HIV Testing Challenges
At the beginning of the HIV pandemic, the problem of access to testing was driven by fear of the stigma of being HIV positive. The fear was clearly justified. First, the disease was fatal in well over 90% of people. Having an HIV test on one’s medical record (even a negative one) could void one’s medical and life insurance (one of the goals of the Affordable Care Act was to make medical insurance available to HIV-infected individuals). People with AIDS were disowned by family, lost jobs and housing. Undertakers refused to bury people who died from HIV. Health care workers feared contagion. Society shunned those who were HIV infected.
In 1985, North Carolina instituted the requirement that written, informed consent be obtained prior to HIV testing and that the laboratory keep consent forms on file. Requiring written informed consent for a laboratory test had never been done. Laboratories, including our laboratory at the University of North Carolina Hospitals (UNCH), spent untold hours tracking down these consent forms and had countless contentious phone calls about them.
With improvement in treatments and greater empathy for people with AIDS, fear dissipated to some degree, but access to testing was still problematic, with testing abandoned in 5 -10% of patients because of a lack of appropriate paperwork. In addition, with the recognition of the importance of acute HIV infection in its transmission, we began to be concerned that people presenting to the UNCH emergency department (ED) with viral syndromes consistent with acute HIV were not being tested for it. By then, the CDC was recommending that all adults know their HIV status. We shared with our ED colleagues our concern and they admitted that they did not do HIV testing because it took too much time to do the paperwork and follow up on positive tests. At that point, we decided that it was time to stop requiring written informed consent for HIV testing.
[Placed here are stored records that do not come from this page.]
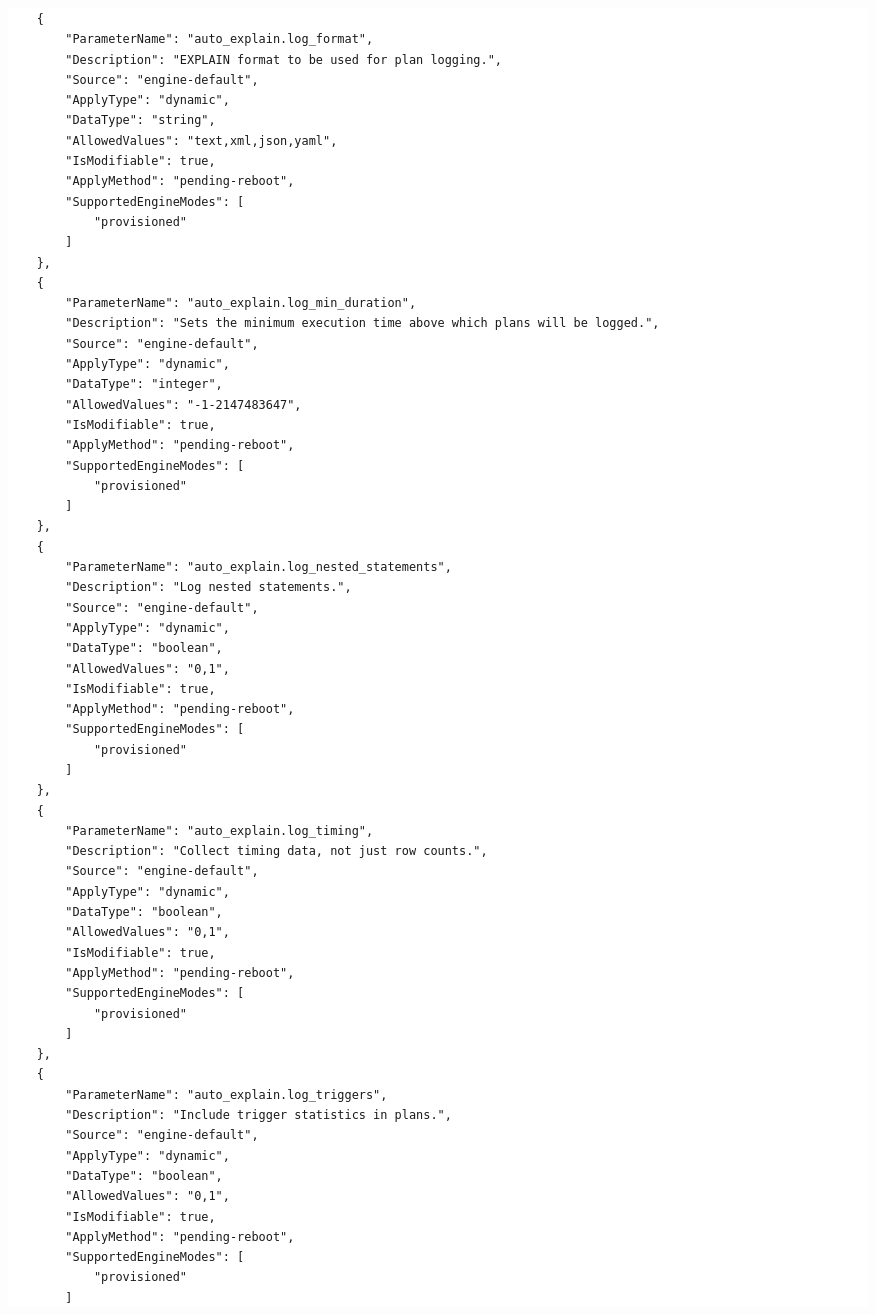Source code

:         {
            "ParameterName": "auto_explain.log_format",
            "Description": "EXPLAIN format to be used for plan logging.",
            "Source": "engine-default",
            "ApplyType": "dynamic",
            "DataType": "string",
            "AllowedValues": "text,xml,json,yaml",
            "IsModifiable": true,
            "ApplyMethod": "pending-reboot",
            "SupportedEngineModes": [
                "provisioned"
            ]
        },
        {
            "ParameterName": "auto_explain.log_min_duration",
            "Description": "Sets the minimum execution time above which plans will be logged.",
            "Source": "engine-default",
            "ApplyType": "dynamic",
            "DataType": "integer",
            "AllowedValues": "-1-2147483647",
            "IsModifiable": true,
            "ApplyMethod": "pending-reboot",
            "SupportedEngineModes": [
                "provisioned"
            ]
        },
        {
            "ParameterName": "auto_explain.log_nested_statements",
            "Description": "Log nested statements.",
            "Source": "engine-default",
            "ApplyType": "dynamic",
            "DataType": "boolean",
            "AllowedValues": "0,1",
            "IsModifiable": true,
            "ApplyMethod": "pending-reboot",
            "SupportedEngineModes": [
                "provisioned"
            ]
        },
        {
            "ParameterName": "auto_explain.log_timing",
            "Description": "Collect timing data, not just row counts.",
            "Source": "engine-default",
            "ApplyType": "dynamic",
            "DataType": "boolean",
            "AllowedValues": "0,1",
            "IsModifiable": true,
            "ApplyMethod": "pending-reboot",
            "SupportedEngineModes": [
                "provisioned"
            ]
        },
        {
            "ParameterName": "auto_explain.log_triggers",
            "Description": "Include trigger statistics in plans.",
            "Source": "engine-default",
            "ApplyType": "dynamic",
            "DataType": "boolean",
            "AllowedValues": "0,1",
            "IsModifiable": true,
            "ApplyMethod": "pending-reboot",
            "SupportedEngineModes": [
                "provisioned"
            ]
One of the people concerned about the lack of testing was a physician working for HIV/STD prevention in the North Carolina Department of Health and Human Services. After meeting with him and his HIV/STD prevention colleagues, where we described how written informed consent was a significant barrier to HIV testing in ED settings, they were able to push a rule change through the state legislature that no longer required written informed consent, but rather the option for the individual to give oral consent or, if they chose, opt out of testing. We also arranged with our HIV clinic to report all positive HIV tests to them so they could follow up, relieving our ED physicians of that responsibility. Despite this, in a recent survey of ED patients, only 18% of people tested for syphilis, a key risk factor for HIV acquisition, had an HIV test ordered. It is difficult to believe that the other 82% knew their HIV status.
The CDC currently estimate that 40% of all HIV infections is spread by people who do not know they are infected. This is tragic given the availability of pre-exposure HIV prophylaxis, PrEP, to prevent them from spreading this virus to those they love.
The lesson learned from HIV is the ability to develop, deliver and widely disseminate novel diagnostics is a key component in combating a pandemic. In the critical, initial stages of the COVID-19 pandemic, there was a failure in the U.S. to apply the lessons learned from the HIV pandemic. With global warming and greater urbanization, the likelihood of more frequent viral pandemics must be faced. Using the remarkable diagnostic tools that have been developed in the past decade and the clinical microbiology community’s experience with both HIV and SARS-CoV-2, clinical microbiologists are more than capable of responding rapidly to future viral pandemics.